I don't think parasocial relationships are actually working out for anyone. The kids are all miserable, lonely, and have a million mental health issues. Kids used to negotiate their differences and play together. Now each of them thinks they get to set the rules for the entire playground. I'd be lonely and bitter too with that mentality.

> You could argue the AI companies would have an incentive to exploit their users, but this is a thing that happens in real relationships as well!

Sadly, yeah. Your chances of finding a human companion who isn't a piece of shit is way higher than finding an ethical tech company to pour your heart out to though.

>I craved connection so badly it compelled me to try to "improve" myself to be more like others. I'd be completely fucked today if someone offered a fake, effortless alternative.

As long as someone makes enough effort to pay the bills and not neglect their health, I don't see why anything more should be necessary. It certainly beats having to adopt hobbies you don't like or learning to lie about your feelings in order to appeal to potential partners (both common pieces of advice for nerdy men).

>I don't think parasocial relationships are actually working out for anyone.
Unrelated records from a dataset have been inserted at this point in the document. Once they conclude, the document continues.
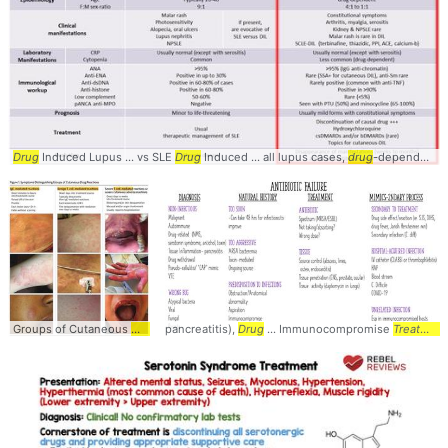
Drug
Induced Lupus ... vs SLE
Drug
Induced ... all lupus cases,
drug
-dependent ... constitutional symptoms •
Groups of Cutaneous
Drug
... to hours into
pancreatitis),
Drug
treatment
... Immunocompromise
... Onset days into
Treatment
treatmen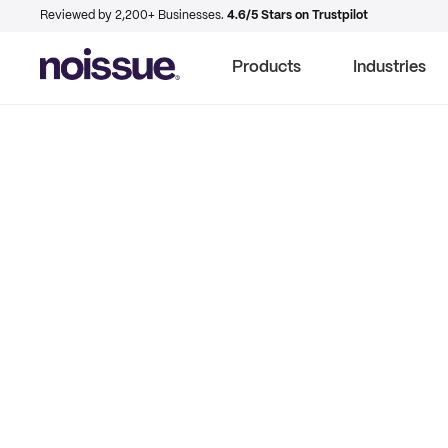
Reviewed by 2,200+ Businesses.
4.6/5 Stars on Trustpilot
Products
Industries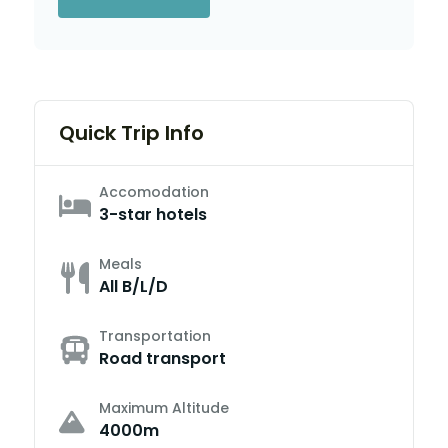
Quick Trip Info
Accomodation
3-star hotels
Meals
All B/L/D
Transportation
Road transport
Maximum Altitude
4000m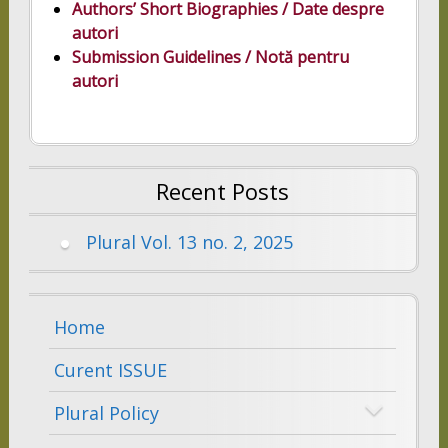
Authors’ Short Biographies
/ Date despre
autori
Submission Guidelines / Notă pentru
autori
Recent Posts
Plural Vol. 13 no. 2, 2025
Home
Curent ISSUE
Plural Policy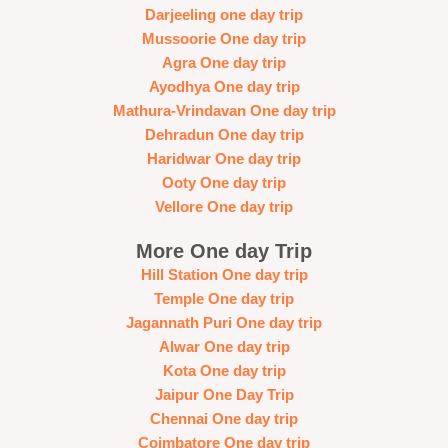
Darjeeling one day trip
Mussoorie One day trip
Agra One day trip
Ayodhya One day trip
Mathura-Vrindavan One day trip
Dehradun One day trip
Haridwar One day trip
Ooty One day trip
Vellore One day trip
More One day Trip
Hill Station One day trip
Temple One day trip
Jagannath Puri One day trip
Alwar One day trip
Kota One day trip
Jaipur One Day Trip
Chennai One day trip
Coimbatore One day trip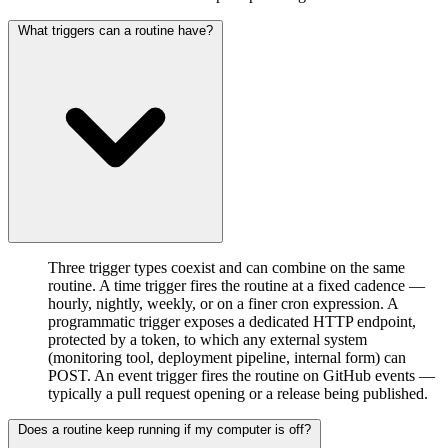
What triggers can a routine have?
Three trigger types coexist and can combine on the same
routine. A time trigger fires the routine at a fixed cadence —
hourly, nightly, weekly, or on a finer cron expression. A
programmatic trigger exposes a dedicated HTTP endpoint,
protected by a token, to which any external system
(monitoring tool, deployment pipeline, internal form) can
POST. An event trigger fires the routine on GitHub events —
typically a pull request opening or a release being published.
Does a routine keep running if my computer is off?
The tech isn't quite there yet, but we've seen immense progress just over the past couple of years.

>Your chances of finding a human companion who isn't a piece of shit is way higher than finding an ethical tech company to pour your heart out to though.
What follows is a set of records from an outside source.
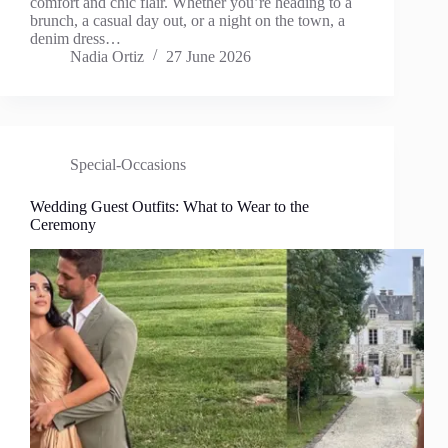
comfort and chic flair. Whether you’re heading to a
brunch, a casual day out, or a night on the town, a
denim dress…
Nadia Ortiz
27 June 2026
Special-Occasions
Wedding Guest Outfits: What to Wear to the
Ceremony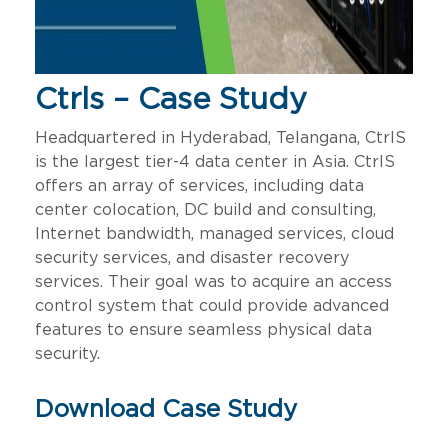
Ctrls – Case Study
Headquartered in Hyderabad, Telangana, CtrlS
is the largest tier-4 data center in Asia. CtrlS
offers an array of services, including data
center colocation, DC build and consulting,
Internet bandwidth, managed services, cloud
security services, and disaster recovery
services. Their goal was to acquire an access
control system that could provide advanced
features to ensure seamless physical data
security.
Download Case Study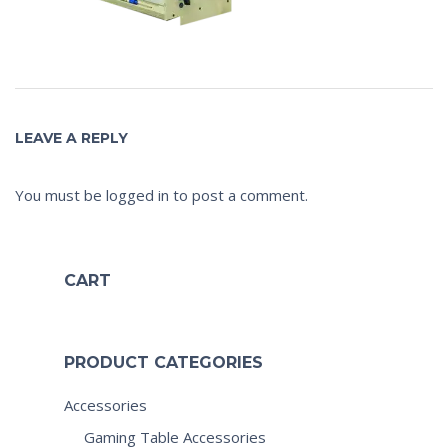
LEAVE A REPLY
You must be
logged in
to post a comment.
CART
PRODUCT CATEGORIES
Accessories
Gaming Table Accessories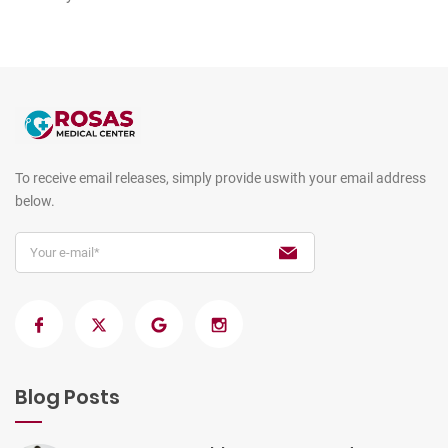
To receive email releases, simply provide us
with your email address
below.
Blog Posts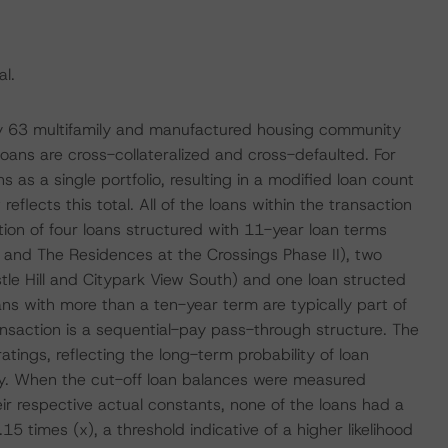
l.
 by 63 multifamily and manufactured housing community
oans are cross-collateralized and cross-defaulted. For
 as a single portfolio, resulting in a modified loan count
eflects this total. All of the loans within the transaction
tion of four loans structured with 11-year loan terms
 and The Residences at the Crossings Phase II), two
tle Hill and Citypark View South) and one loan structed
ans with more than a ten-year term are typically part of
ansaction is a sequential-pay pass-through structure. The
tings, reflecting the long-term probability of loan
rity. When the cut-off loan balances were measured
ir respective actual constants, none of the loans had a
times (x), a threshold indicative of a higher likelihood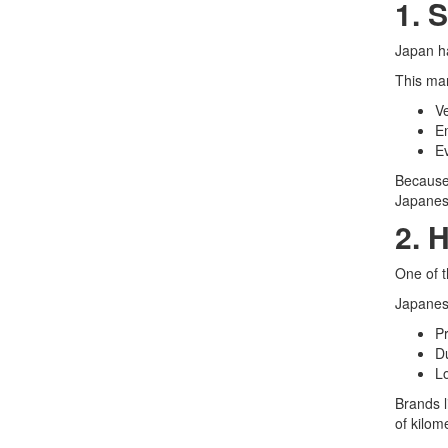
1. 
Japan ha
This man
Ve
Em
Ev
Because 
Japanese
2. 
One of t
Japanes
Pr
D
Lo
Brands 
of kilom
It seems that the solution here, just as with other software, is to make AI companions open source.

3 - this is technodrugs; its users get high on their sexual addiction dopamine loop, and lose the remaining of their will and life energy. It's not our business to stop those who consciously engage in such self destruction, but luring the naive users into this pit, exploiting their loneliness and making money off it isnt any better than what cartels do.

The author of this app must be doing this unknowingly: his overdeveloped mind sees just an interesting problem to solve, and the thick layer of nihilism obscures the sight of what he's really doing.
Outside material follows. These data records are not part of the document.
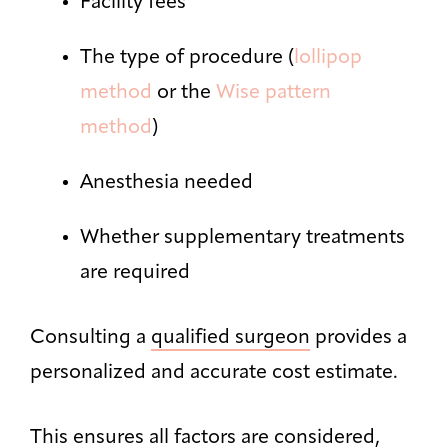
Facility fees
The type of procedure (
lollipop
method
or the
Wise pattern
method
)
Anesthesia needed
Whether supplementary treatments
are required
Consulting a
qualified surgeon
provides a
personalized and accurate cost estimate.
This ensures all factors are considered,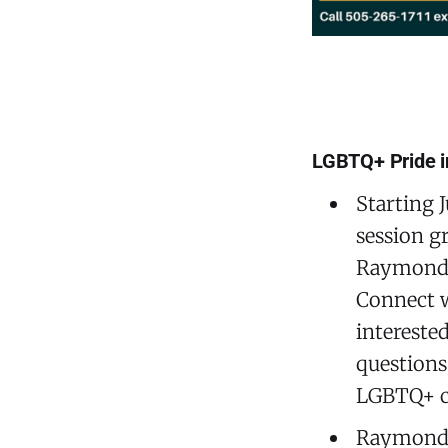
LGBTQ+ Pride i
Starting J
session g
Raymond G
Connect w
interested
questions,
LGBTQ+ c
Raymond G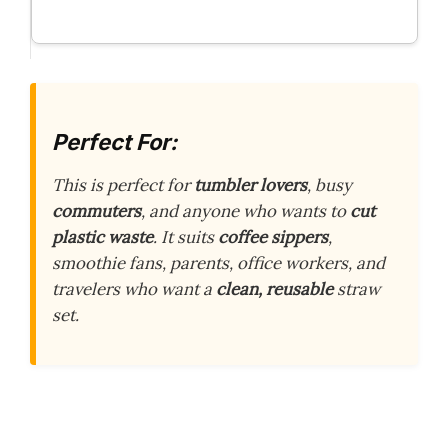
Perfect For:
This is perfect for
tumbler lovers
, busy
commuters
, and anyone who wants to
cut
plastic waste
. It suits
coffee sippers
,
smoothie fans, parents, office workers, and
travelers who want a
clean, reusable
straw
set.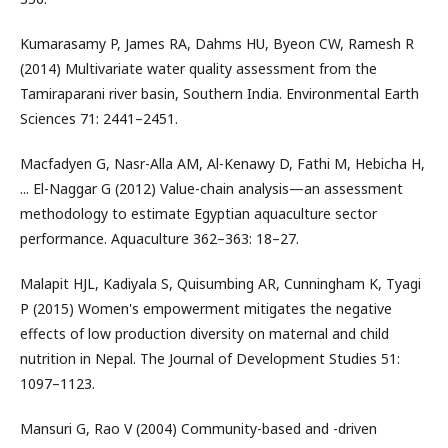
Kumarasamy P, James RA, Dahms HU, Byeon CW, Ramesh R
(2014) Multivariate water quality assessment from the
Tamiraparani river basin, Southern India. Environmental Earth
Sciences 71: 2441–2451.
Macfadyen G, Nasr-Alla AM, Al-Kenawy D, Fathi M, Hebicha H,
... El-Naggar G (2012) Value-chain analysis—an assessment
methodology to estimate Egyptian aquaculture sector
performance. Aquaculture 362–363: 18–27.
Malapit HJL, Kadiyala S, Quisumbing AR, Cunningham K, Tyagi
P (2015) Women's empowerment mitigates the negative
effects of low production diversity on maternal and child
nutrition in Nepal. The Journal of Development Studies 51:
1097–1123.
Mansuri G, Rao V (2004) Community-based and -driven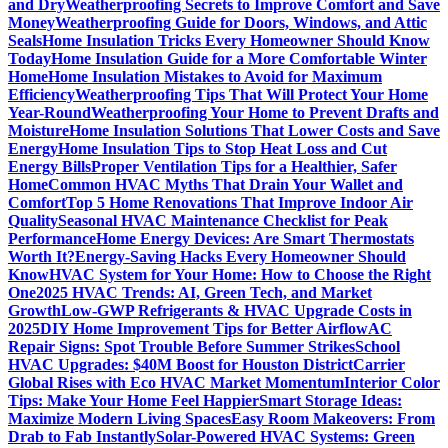
and Dry
Weatherproofing Secrets to Improve Comfort and Save
Money
Weatherproofing Guide for Doors, Windows, and Attic
Seals
Home Insulation Tricks Every Homeowner Should Know
Today
Home Insulation Guide for a More Comfortable Winter
Home
Home Insulation Mistakes to Avoid for Maximum
Efficiency
Weatherproofing Tips That Will Protect Your Home
Year-Round
Weatherproofing Your Home to Prevent Drafts and
Moisture
Home Insulation Solutions That Lower Costs and Save
Energy
Home Insulation Tips to Stop Heat Loss and Cut
Energy Bills
Proper Ventilation Tips for a Healthier, Safer
Home
Common HVAC Myths That Drain Your Wallet and
Comfort
Top 5 Home Renovations That Improve Indoor Air
Quality
Seasonal HVAC Maintenance Checklist for Peak
Performance
Home Energy Devices: Are Smart Thermostats
Worth It?
Energy-Saving Hacks Every Homeowner Should
Know
HVAC System for Your Home: How to Choose the Right
One
2025 HVAC Trends: AI, Green Tech, and Market
Growth
Low-GWP Refrigerants & HVAC Upgrade Costs in
2025
DIY Home Improvement Tips for Better Airflow
AC
Repair Signs: Spot Trouble Before Summer Strikes
School
HVAC Upgrades: $40M Boost for Houston District
Carrier
Global Rises with Eco HVAC Market Momentum
Interior Color
Tips: Make Your Home Feel Happier
Smart Storage Ideas:
Maximize Modern Living Spaces
Easy Room Makeovers: From
Drab to Fab Instantly
Solar-Powered HVAC Systems: Green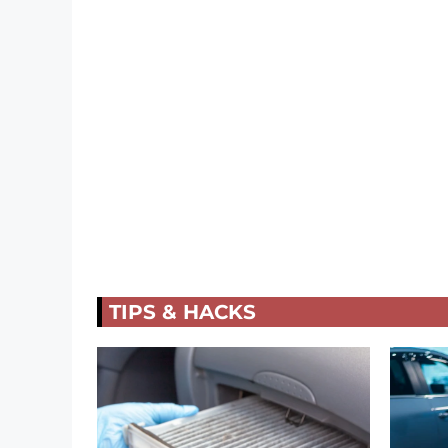
TIPS & HACKS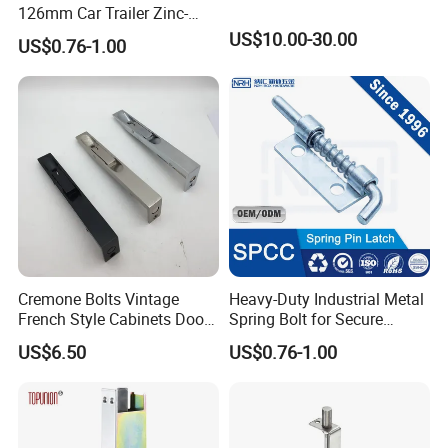
126mm Car Trailer Zinc-
Plated Spring Loaded Latch
US$10.00-30.00
US$0.76-1.00
Lock Pin Barrel Bolt with
Grip
Cremone Bolts Vintage
Heavy-Duty Industrial Metal
French Style Cabinets Doors
Spring Bolt for Secure
Windows Furniture Antique
Locking
US$6.50
US$0.76-1.00
Style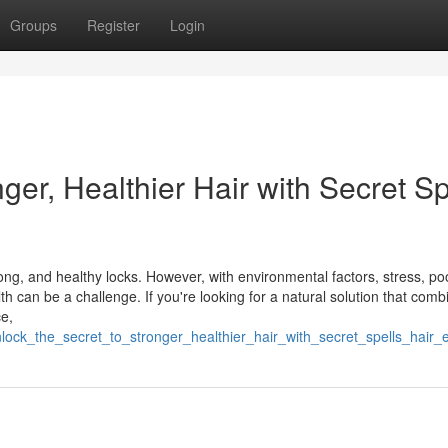
Groups
Register
Login
ger, Healthier Hair with Secret Sp
ng, and healthy locks. However, with environmental factors, stress, poo
h can be a challenge. If you're looking for a natural solution that comb
e,
ock_the_secret_to_stronger_healthier_hair_with_secret_spells_hair_el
And you think chronic, crippling loneliness can't make someone lose their will to live? If you don't know what tulpas are, there's an entire, fairly large online community of people willingly inducing schizophrenia in themselves just so they have an imaginary friend to talk to. Surely, AI companions would be a healthier alternative to that.
I think that opium doesn't cure loneliness.
I'm not sure your analogy applies here. Opioid substances aren't capable of producing persistent subjective improvement because the brain seems to have defense mechanisms against it that neuroscience has not yet found a way to bypass, but in the case of a sufficiently advanced AI companion, the brain would be receiving the exact same inputs as with a real partner.

With many people choosing not to reproduce, many currently existing relationships are already primarily a sort of recreational activity and are divorced from their evolutionary purpose. Replacing live partners with AIs would just take that one step further.